:: DOCUMENT SECTION ::

Since I know I haven’t ovulated yet, I’ll be cool as a cucumber when my period doesn’t arrive next week.

Keep Reading

If you liked this article, you may also be interested in these:

What is Fertility Awareness
Charting Your Basal Body Temperature

Keep in Touch

Have any questions? Please leave a comment below, email me or DM on Instagram @thebetterperiod_

If you’re interested in learning how to chart your menstrual cycle to know when you ovulate and when you’re fertile and not fertile, then sign up to my mailing list below. Soon I will be launching my new Fertility Awareness course to teach you about how to chart your cycle for ovulation and fertility. This is important knowledge to have for everybody, not just someone wanting to have a baby.

:::

WORK INSTRUCTION A: Write out everything in the fertility awareness post from "Keep Reading" down to "have a baby.".
WORK INSTRUCTION B: In the fertility awareness post, what will the upcoming Fertility Awareness course teach?

:: RECORDS ::

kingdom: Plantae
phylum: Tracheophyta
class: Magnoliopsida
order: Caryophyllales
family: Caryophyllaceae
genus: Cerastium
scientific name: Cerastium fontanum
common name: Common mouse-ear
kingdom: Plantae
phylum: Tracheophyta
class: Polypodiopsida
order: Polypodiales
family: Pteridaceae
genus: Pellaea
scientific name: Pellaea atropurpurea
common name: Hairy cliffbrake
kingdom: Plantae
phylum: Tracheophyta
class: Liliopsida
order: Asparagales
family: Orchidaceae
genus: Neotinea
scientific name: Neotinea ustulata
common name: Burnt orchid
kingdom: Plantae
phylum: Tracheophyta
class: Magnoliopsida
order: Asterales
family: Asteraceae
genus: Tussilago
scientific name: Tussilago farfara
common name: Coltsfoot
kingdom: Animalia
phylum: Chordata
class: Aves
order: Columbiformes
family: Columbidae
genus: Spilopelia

:::

TASK SOLUTION A:
Keep Reading

If you liked this article, you may also be interested in these:

What is Fertility Awareness
Charting Your Basal Body Temperature

Keep in Touch

Have any questions? Please leave a comment below, email me or DM on Instagram @thebetterperiod_

If you’re interested in learning how to chart your menstrual cycle to know when you ovulate and when you’re fertile and not fertile, then sign up to my mailing list below. Soon I will be launching my new Fertility Awareness course to teach you about how to chart your cycle for ovulation and fertility. This is important knowledge to have for everybody, not just someone wanting to have a baby.

TASK SOLUTION B: How to chart your cycle for ovulation and fertility.